Fig. 7: Combination treatment of 2DG and anti-PD-L1 suppressed ovarian tumors by promoting CD8⁺ T cell activity.

a Signaling pathways that are enriched in the combination treatment group compared to the anti-PD-L1 treatment group of KPCA tumors based on single cell RNA-seq analysis. For single cell RNA-seq, n = 1 mouse from each of the indicated groups. b IFNγ expression of CD8⁺ T cells in each group of KPCA tumors based on single cell RNA-seq analysis. P-values were calculated using two-tailed t-test.
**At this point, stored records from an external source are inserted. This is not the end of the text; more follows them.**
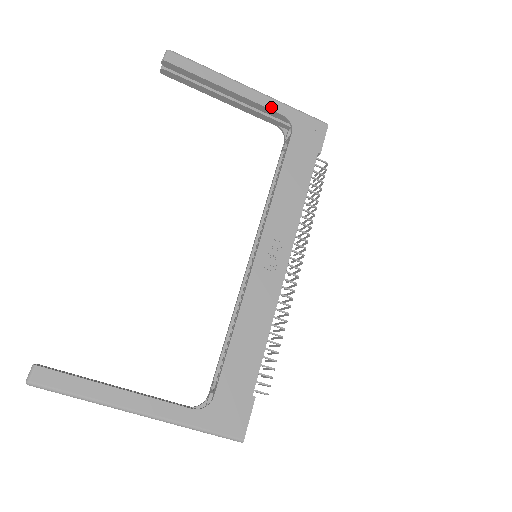
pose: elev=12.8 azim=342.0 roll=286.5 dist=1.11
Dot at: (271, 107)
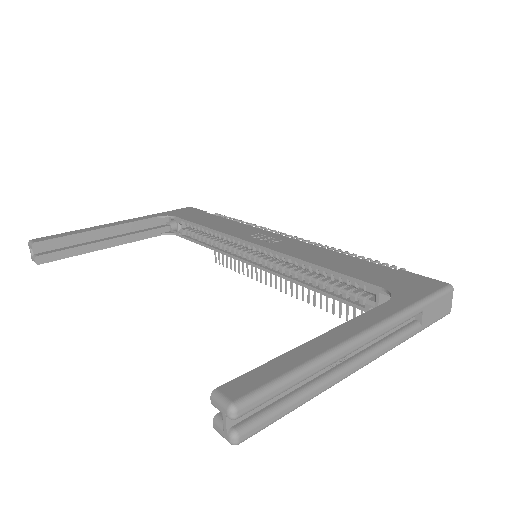
Dot at: (144, 219)
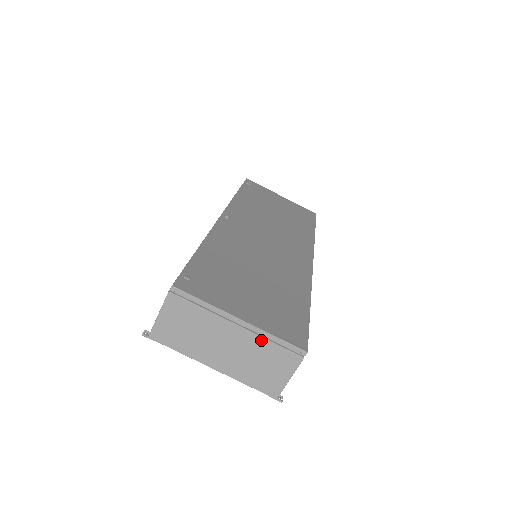
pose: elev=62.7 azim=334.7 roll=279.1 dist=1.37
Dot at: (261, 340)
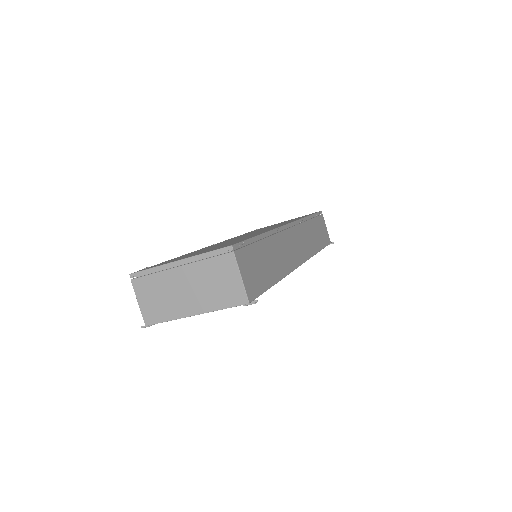
Dot at: (200, 264)
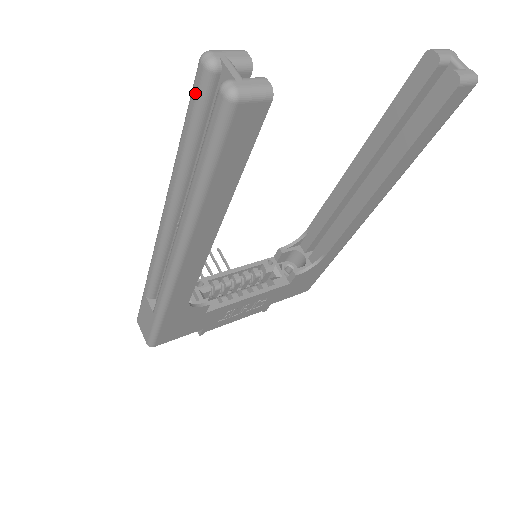
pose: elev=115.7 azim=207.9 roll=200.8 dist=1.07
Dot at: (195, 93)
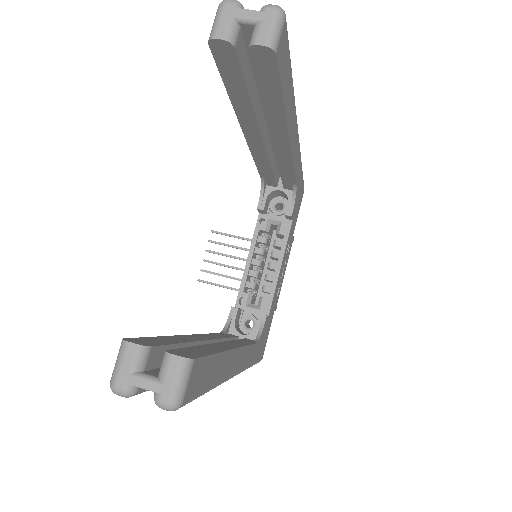
Dot at: occluded
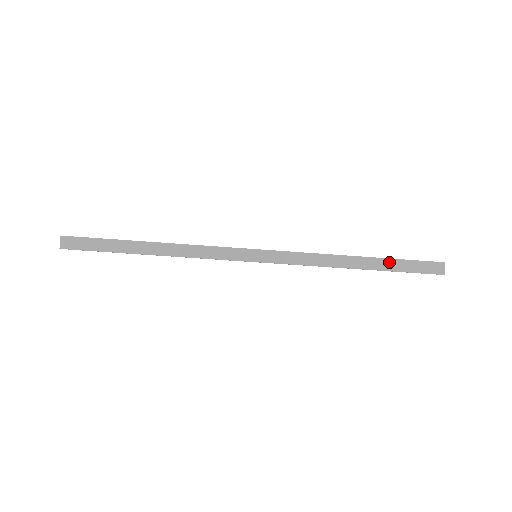
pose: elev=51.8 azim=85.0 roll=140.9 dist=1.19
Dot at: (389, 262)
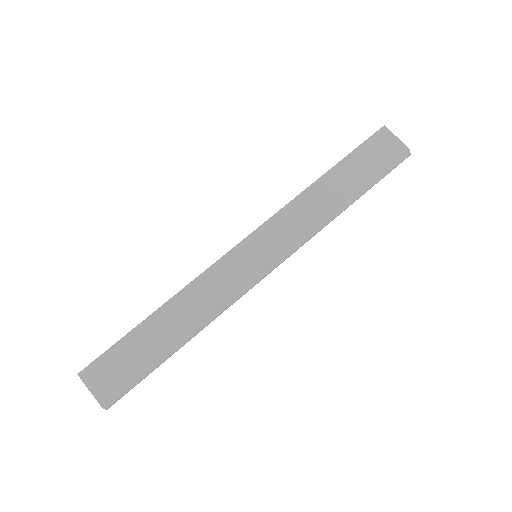
Dot at: occluded
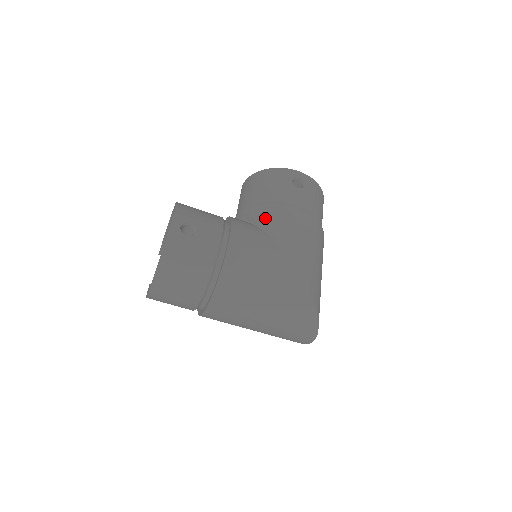
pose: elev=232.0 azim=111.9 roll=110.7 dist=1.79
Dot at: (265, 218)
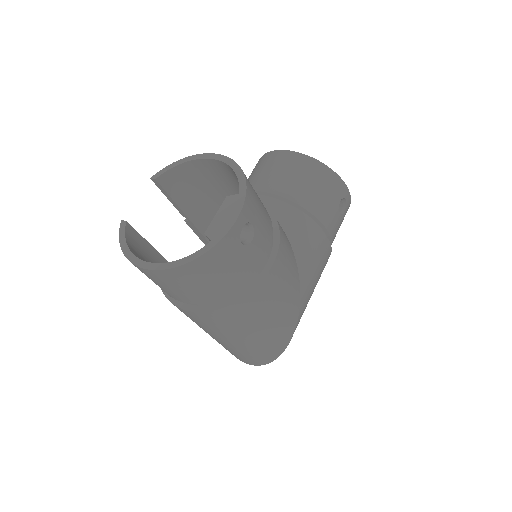
Dot at: (302, 238)
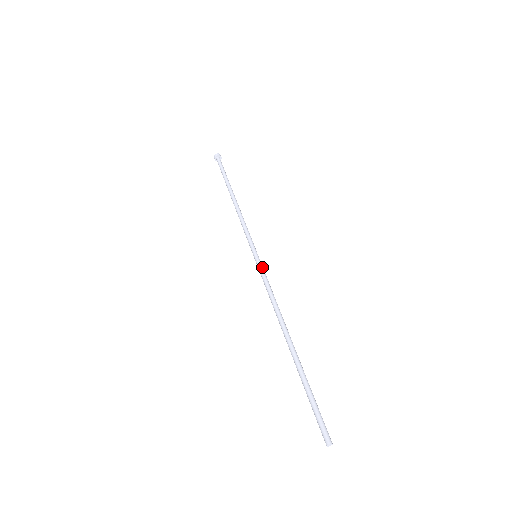
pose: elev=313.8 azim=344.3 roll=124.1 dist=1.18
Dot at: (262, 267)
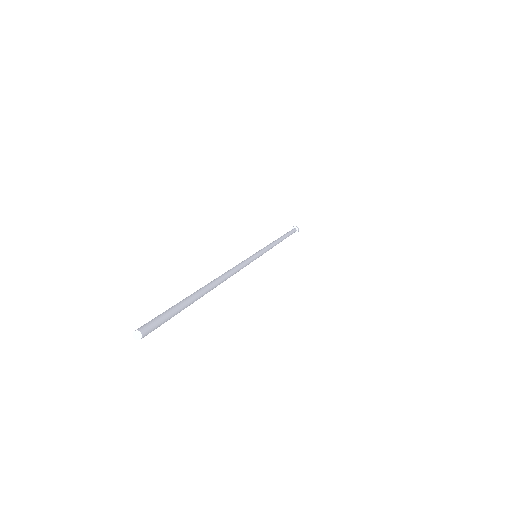
Dot at: (252, 258)
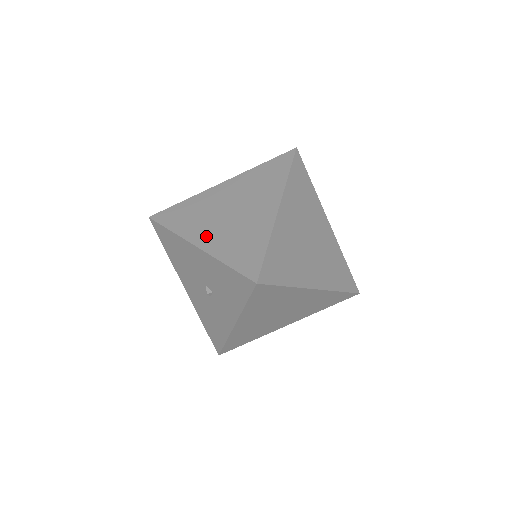
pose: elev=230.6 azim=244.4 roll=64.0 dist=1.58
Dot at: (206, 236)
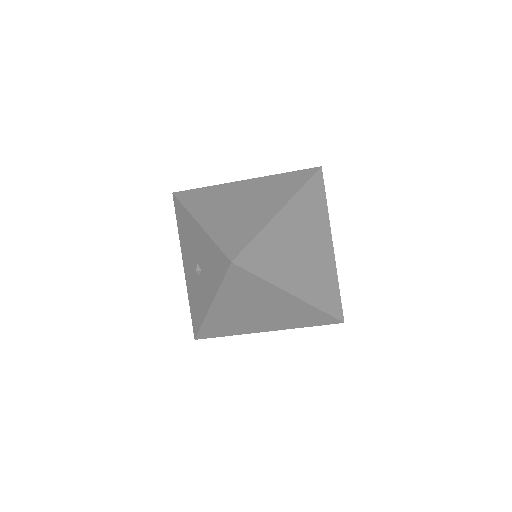
Dot at: (210, 217)
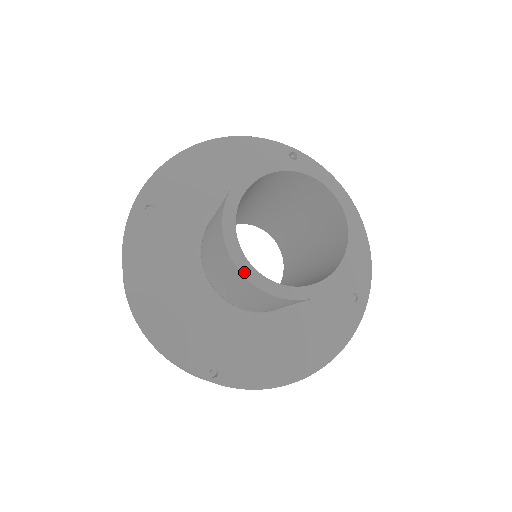
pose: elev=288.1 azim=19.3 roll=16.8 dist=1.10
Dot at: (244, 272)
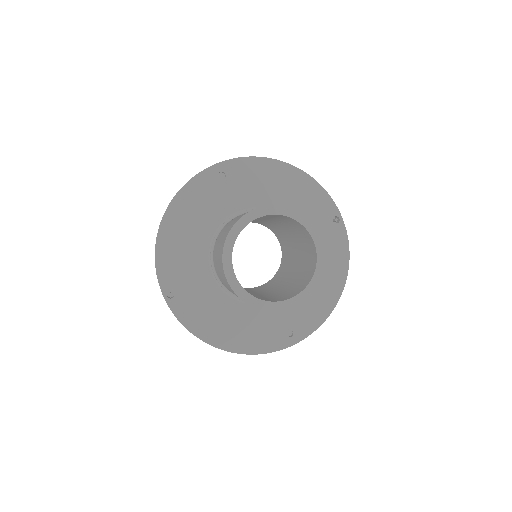
Dot at: (224, 256)
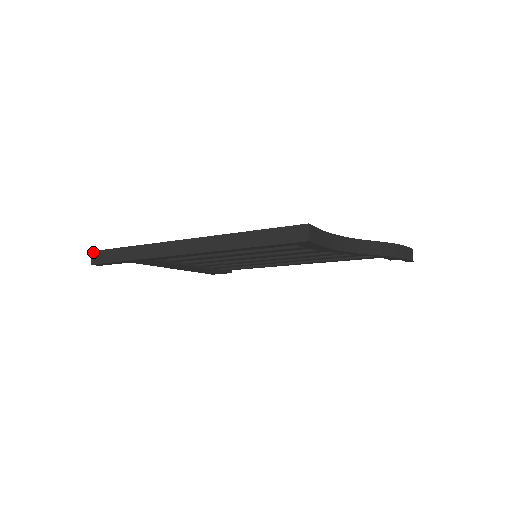
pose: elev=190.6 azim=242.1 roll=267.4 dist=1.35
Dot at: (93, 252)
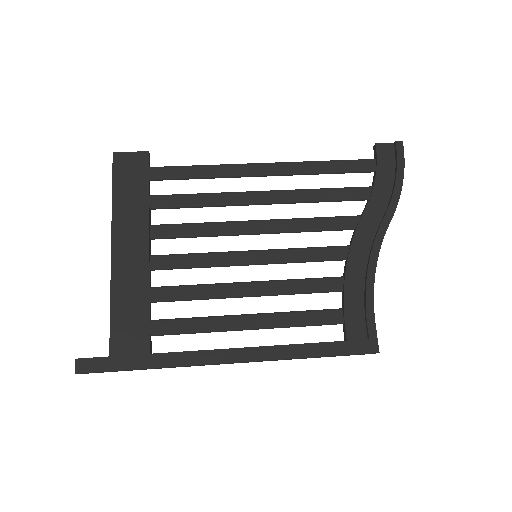
Dot at: occluded
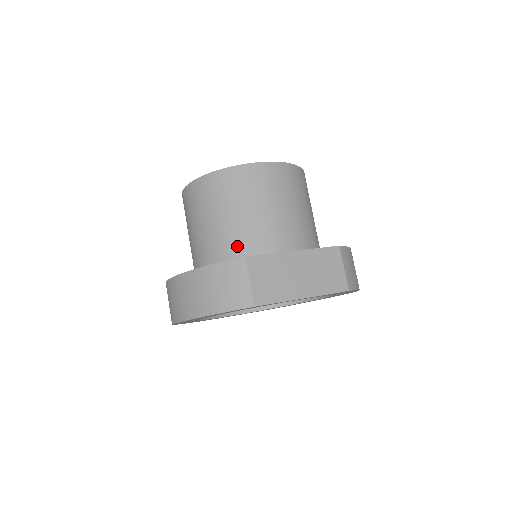
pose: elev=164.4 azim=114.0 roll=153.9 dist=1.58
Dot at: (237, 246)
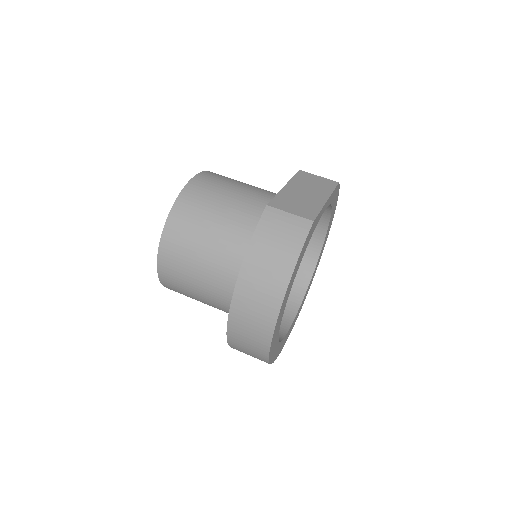
Dot at: (247, 227)
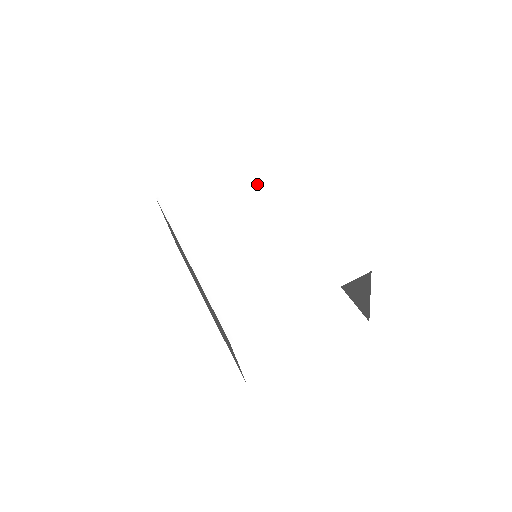
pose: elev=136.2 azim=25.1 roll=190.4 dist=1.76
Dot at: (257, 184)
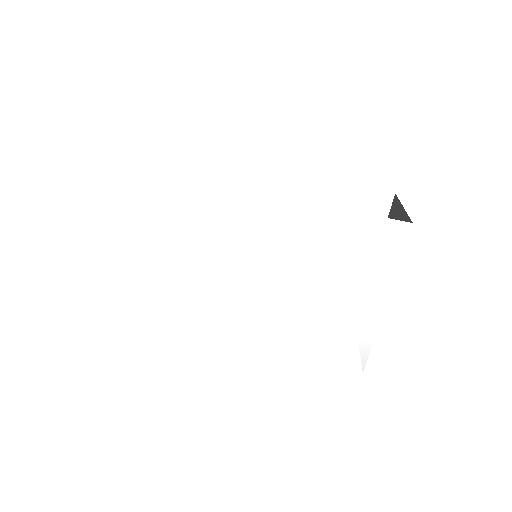
Dot at: (181, 218)
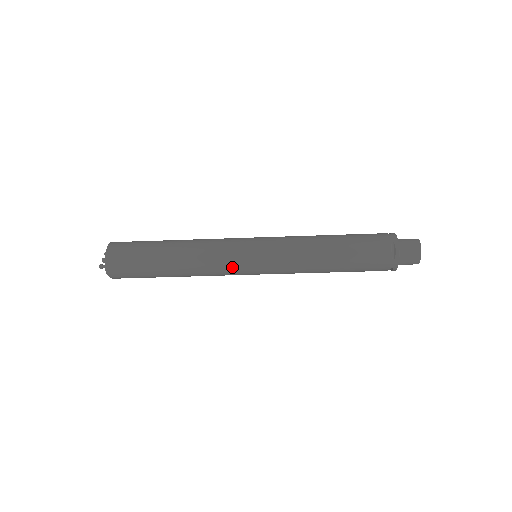
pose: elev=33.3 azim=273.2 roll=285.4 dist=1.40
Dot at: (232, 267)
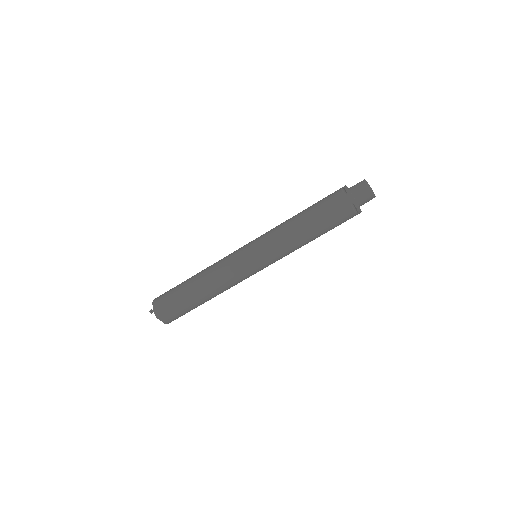
Dot at: (236, 263)
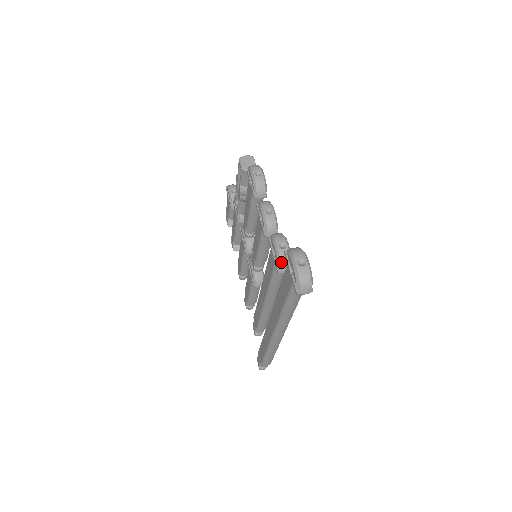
For single cell RNA-seq, n = 1 mouse from each of the indicated groups. c FACS analysis of IFNγ expressed CD8⁺ T cells in each group of KPCA tumors. n = 5 mice. Two-tailed P-values were calculated by ANOVA corrected by the Benjamini, Krieger and Yekutieli method to generate q-values. Error bars represent mean with SEM. d Inhibiting branched N-glycans sensitizes HR-proficient ovarian tumors to anti-PD-1 and anti-PD-L1 immunotherapies. weight and images of orthotopic tumors formed by HR-proficient KPCA cells in C57BL/6 mice following the indicated treatments with 2DG, anti-PD-1 antibody, anti-PD-L1 antibody or in combination. n = 5 mice. Two-tailed P-values were calculated by ANOVA corrected by the Benjamini, Krieger and Yekutieli method to generate q-values. Error bars represent mean with SEM. e, f Same as (Fig. 6b), but the mice were randomized into three indicated treatment groups. After completing treatment, tumors were harvested and weighed (Two-tailed P-values were calculated by ANOVA corrected by the Benjamini, Krieger and Yekutieli method) (e) or mice were followed for survival and the Kaplan–Meier survival curves for each of the indicated groups are shown (f) (n = 5 mice/group) (P-values were calculated by Log-rank test). Error bars represent mean with SEM. Source data are provided as a Source Data file.